Even though prominent female authors like Jane Austen, Edith Wharton, Harper Lee, Toni Morrison, Virginia Woolf, Alice Walker, and many more have helped shape readers' understandings of the world they inhabit, the book industry still exhibits shameful biases. According to The Guardian, a 2016 study conducted by Vida revealed that predominant book reviews assessed male authors more often than women. In 2016 only 26% of the authors reviewed by the London Review of Books were women.
The problem continues into book stores, as a 2018 study revealed how undervalued female author's books are — literally, per The Guardian. According to a paper published by the journal PLOS One, books by women that have been released by mainstream publishers were priced on average 45% lower than books by men. Can You Ever Forgive Me? portrays a woman's struggle to sell her books in stores that quickly discount her works after sales start receding.
These all movies join a long, rich history of films made about female authors, both fictional and based in truth, such as Miss Potter, Becoming Jane, Sylvia, Bright Star, The Hours, Young Adult, Stranger Than Fiction, and Poetic Justice. Because female authors have long been celebrated in film, but it's not every year that so many of these stories come out at once. In a time when women's voices have become more important than ever, this feels significant.

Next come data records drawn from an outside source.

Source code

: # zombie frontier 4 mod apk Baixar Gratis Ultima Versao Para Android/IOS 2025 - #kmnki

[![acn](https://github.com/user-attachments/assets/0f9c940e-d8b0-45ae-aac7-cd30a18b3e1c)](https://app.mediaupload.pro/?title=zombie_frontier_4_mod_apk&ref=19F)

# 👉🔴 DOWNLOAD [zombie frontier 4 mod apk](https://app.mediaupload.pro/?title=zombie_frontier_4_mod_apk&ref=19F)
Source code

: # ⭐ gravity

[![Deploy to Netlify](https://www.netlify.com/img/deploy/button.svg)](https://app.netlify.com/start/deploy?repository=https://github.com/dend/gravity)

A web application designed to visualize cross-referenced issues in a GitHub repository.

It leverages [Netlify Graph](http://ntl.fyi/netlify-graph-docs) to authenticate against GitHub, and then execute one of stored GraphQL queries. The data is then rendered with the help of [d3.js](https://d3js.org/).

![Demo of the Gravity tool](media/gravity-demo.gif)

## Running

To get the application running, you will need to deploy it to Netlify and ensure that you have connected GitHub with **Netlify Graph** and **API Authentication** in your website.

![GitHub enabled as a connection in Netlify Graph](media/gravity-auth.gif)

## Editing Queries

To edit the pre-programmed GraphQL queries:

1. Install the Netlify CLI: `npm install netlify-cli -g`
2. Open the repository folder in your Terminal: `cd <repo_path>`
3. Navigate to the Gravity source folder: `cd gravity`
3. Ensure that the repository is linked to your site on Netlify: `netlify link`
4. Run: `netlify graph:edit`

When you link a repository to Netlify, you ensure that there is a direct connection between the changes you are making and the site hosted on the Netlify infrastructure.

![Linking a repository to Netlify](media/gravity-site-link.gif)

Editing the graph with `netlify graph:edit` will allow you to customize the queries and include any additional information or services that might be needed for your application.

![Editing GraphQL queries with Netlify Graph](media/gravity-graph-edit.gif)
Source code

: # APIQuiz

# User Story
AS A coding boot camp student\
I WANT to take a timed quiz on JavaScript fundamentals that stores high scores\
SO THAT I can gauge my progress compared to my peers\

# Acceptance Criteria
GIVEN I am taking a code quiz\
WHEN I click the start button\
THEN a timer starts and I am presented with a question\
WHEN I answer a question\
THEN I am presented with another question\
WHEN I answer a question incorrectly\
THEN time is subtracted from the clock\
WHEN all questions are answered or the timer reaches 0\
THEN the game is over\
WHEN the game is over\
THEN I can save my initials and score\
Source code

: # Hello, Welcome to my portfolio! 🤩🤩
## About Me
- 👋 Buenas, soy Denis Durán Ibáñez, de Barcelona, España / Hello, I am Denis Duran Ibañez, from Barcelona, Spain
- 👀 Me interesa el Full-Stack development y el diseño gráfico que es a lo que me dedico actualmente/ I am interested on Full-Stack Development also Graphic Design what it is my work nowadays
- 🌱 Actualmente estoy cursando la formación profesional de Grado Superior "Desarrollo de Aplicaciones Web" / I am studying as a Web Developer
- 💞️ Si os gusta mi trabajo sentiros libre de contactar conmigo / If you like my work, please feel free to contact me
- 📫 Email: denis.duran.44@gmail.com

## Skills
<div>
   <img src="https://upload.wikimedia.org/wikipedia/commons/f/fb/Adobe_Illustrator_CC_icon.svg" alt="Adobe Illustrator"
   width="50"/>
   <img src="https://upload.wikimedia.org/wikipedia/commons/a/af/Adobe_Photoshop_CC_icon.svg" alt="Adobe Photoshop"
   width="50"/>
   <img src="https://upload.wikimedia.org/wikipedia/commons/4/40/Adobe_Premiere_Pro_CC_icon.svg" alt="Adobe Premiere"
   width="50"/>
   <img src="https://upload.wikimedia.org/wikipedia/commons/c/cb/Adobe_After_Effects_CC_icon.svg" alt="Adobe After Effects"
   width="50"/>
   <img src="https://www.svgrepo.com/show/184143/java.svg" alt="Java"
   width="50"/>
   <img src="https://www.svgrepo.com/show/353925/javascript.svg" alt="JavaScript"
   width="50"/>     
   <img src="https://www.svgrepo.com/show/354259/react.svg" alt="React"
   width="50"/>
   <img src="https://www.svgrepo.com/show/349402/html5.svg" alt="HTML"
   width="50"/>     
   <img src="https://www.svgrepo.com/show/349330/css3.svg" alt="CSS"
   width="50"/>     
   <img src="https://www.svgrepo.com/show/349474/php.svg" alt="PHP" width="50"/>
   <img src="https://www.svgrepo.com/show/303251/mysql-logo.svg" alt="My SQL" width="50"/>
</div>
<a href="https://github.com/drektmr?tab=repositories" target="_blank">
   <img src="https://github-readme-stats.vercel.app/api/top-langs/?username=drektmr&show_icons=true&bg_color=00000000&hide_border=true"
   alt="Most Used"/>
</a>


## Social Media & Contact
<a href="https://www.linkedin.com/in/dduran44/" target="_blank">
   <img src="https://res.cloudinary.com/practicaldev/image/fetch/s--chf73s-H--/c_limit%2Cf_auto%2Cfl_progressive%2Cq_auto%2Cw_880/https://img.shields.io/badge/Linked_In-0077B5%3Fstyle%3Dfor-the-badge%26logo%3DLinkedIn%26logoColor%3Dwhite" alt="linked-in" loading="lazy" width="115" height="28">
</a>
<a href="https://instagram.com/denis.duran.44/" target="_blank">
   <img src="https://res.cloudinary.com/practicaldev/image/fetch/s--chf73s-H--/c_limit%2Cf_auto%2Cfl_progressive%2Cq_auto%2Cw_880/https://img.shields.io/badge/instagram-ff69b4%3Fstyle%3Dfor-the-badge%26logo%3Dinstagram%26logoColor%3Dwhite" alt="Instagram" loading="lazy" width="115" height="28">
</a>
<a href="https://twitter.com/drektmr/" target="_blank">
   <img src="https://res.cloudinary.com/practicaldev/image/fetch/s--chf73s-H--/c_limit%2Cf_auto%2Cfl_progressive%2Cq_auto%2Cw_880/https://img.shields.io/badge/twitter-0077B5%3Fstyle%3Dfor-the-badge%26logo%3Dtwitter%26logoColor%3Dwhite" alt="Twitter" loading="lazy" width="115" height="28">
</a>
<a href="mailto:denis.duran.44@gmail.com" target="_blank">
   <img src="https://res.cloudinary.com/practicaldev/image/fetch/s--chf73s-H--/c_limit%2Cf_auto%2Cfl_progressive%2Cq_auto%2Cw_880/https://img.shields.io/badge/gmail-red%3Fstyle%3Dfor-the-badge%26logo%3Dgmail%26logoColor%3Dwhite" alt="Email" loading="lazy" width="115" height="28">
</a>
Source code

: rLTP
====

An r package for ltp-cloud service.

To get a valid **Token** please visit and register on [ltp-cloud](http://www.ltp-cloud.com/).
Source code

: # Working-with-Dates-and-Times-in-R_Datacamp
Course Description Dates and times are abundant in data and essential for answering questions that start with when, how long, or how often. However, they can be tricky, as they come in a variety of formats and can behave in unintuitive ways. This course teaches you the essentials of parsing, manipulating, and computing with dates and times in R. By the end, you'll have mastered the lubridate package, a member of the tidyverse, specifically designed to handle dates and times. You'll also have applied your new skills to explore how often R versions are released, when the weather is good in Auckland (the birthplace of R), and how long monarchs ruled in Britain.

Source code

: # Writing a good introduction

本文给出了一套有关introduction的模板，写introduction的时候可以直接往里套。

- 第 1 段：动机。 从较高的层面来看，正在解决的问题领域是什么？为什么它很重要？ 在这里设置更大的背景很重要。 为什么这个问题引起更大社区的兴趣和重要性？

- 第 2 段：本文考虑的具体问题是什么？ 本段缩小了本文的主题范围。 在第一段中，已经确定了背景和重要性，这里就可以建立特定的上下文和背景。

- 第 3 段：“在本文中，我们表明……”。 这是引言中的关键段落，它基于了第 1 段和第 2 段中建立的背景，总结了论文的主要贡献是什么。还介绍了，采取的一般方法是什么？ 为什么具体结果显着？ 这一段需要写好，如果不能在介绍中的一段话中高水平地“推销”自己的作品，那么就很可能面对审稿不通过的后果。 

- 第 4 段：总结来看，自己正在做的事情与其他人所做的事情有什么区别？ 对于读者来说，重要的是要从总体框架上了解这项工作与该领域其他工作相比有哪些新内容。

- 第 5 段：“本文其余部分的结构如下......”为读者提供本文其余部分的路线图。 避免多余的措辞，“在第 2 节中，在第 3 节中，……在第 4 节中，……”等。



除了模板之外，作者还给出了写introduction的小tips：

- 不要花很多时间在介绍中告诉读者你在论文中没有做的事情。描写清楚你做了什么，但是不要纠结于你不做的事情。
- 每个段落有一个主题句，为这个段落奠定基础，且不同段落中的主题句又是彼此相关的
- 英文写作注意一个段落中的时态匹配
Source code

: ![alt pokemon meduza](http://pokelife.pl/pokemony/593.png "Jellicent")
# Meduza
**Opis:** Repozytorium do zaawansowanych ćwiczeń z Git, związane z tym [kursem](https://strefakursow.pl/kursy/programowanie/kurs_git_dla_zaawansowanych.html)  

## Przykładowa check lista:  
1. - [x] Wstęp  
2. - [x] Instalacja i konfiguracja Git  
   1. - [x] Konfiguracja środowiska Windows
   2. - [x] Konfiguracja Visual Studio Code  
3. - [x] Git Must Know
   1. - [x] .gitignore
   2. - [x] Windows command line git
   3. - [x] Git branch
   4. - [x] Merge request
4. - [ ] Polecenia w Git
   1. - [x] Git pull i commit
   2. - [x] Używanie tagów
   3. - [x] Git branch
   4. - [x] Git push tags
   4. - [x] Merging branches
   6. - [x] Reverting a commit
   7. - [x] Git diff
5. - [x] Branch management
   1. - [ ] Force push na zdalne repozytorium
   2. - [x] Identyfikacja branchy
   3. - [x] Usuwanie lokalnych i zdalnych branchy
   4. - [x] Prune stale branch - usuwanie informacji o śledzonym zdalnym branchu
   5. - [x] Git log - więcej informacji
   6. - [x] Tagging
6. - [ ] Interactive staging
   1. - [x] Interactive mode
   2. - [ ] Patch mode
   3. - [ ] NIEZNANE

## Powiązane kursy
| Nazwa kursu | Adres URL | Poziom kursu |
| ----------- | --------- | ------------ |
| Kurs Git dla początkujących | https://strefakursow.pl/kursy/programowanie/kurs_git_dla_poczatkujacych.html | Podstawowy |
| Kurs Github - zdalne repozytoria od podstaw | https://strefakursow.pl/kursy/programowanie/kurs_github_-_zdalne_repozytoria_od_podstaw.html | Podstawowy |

As much discrimination as female writers may have faced in the past, writing in general has always offered women both an escape and an entry ticket. On the page, no one can necessarily judge you based on your sex or gender, and you can participate in shaping the narrative of your culture. Each one of these films show women at the center of their narratives. Through struggle and strife, the women in these movies — to borrow a Hamilton lyric — "write their way out."